I keep wondering why I ever read Quanta Magazine. It takes a pretty generous reading of "need" to make this a correct statement.

JohnKemeny•1y ago
phkahler•1y ago
Is this going to lead to faster compile times? Faster register allocation...
john-h-k•1y ago
Very few compilers actually use vertex coloring for register allocation
isaacimagine•1y ago
Totally. The hard part isn't coloring (you can use simple heuristics to get a decent register assignment), rather, it's figuring out which registers to spill (don't spill registers in hot loops! and a million other things!).
NooneAtAll3•1y ago
and this post isn't even about vertex coloring
DannyBee•1y ago
No.

In SSA, the graphs are chordal, so were already easily colorable (relatively).

Outside of SSA, this is not true, but the coloring is still not the hard part, it's the easy part.

Not really. Coloring a graph is almost always talking about proper coloring, meaning that things that objects that are related receive different colors.

If you read the introduction, you'll also read that the goal is to "color each of your lines and require that for every point, no two lines connected to it have the same color."

Ps. "How many colors a graph needs" is a very well established term in computer science and graph theory.

mockerell•1y ago
I think the comment referred to the phrase „a graph needs X (colors or whatever)“. For me, this can be read two ways: 1. „a graph always needs at least X colors“ or 2. „a graph always needs at most X colors“.

Personally, I would interpret this as option 1 (and so did the comment above I assume). In that case, the statement is wrong. But I’d prefer to specify „at most/ at least“ anyways.

Or even better, use actual vocabulary. „For every graph there exists a coloring with X colors.“ or „any graph can be coloured using X colors“.

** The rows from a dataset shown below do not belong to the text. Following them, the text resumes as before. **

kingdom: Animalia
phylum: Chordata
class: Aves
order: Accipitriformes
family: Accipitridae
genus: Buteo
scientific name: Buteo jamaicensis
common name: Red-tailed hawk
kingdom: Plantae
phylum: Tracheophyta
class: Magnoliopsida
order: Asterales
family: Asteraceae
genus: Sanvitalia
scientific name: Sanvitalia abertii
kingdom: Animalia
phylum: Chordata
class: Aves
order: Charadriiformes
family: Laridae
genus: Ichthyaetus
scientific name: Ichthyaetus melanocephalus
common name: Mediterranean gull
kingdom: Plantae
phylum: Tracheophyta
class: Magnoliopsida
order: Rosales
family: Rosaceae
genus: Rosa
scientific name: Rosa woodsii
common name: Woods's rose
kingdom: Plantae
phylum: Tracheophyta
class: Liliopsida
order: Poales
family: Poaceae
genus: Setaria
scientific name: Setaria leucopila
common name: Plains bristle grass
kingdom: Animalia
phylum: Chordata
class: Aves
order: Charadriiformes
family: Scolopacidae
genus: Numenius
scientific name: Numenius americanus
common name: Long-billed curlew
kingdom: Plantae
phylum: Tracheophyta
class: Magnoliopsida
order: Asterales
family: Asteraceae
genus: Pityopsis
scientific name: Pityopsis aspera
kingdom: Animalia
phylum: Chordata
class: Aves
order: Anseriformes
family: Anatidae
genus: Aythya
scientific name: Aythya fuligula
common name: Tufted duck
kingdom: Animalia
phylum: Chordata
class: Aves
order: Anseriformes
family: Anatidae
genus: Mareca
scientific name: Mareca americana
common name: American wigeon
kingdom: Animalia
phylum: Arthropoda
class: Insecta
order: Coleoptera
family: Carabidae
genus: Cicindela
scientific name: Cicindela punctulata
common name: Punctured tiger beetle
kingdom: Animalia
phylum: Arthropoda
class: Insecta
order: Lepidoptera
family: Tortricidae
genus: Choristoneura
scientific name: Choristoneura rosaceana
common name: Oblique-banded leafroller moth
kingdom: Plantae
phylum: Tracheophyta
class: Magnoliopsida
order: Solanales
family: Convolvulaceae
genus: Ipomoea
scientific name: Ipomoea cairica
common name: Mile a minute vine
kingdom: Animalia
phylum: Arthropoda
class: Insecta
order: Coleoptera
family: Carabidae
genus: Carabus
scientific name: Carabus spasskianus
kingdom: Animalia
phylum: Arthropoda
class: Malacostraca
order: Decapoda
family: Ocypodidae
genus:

PS: I also agree with the sentiment about quanta magazine. It’s hard to get some actual information from their articles if you know the topic.

JohnKemeny•1y ago
What about this statement:

No matter how large a car is, it is easy to figure out how much money you'll need to buy it. Simply look at the price tag.

(From: No matter how large a graph is, it’s easy to figure out how many colors you’ll need to color it. Simply look for the maximum ...)

mauricioc•1y ago
Parent's point is that sometimes (but not always) the store is perfectly fine selling you a car for $1 less than what the "price tag" of Delta(G)+1 dollars asks for, so "need" is a bit inaccurate.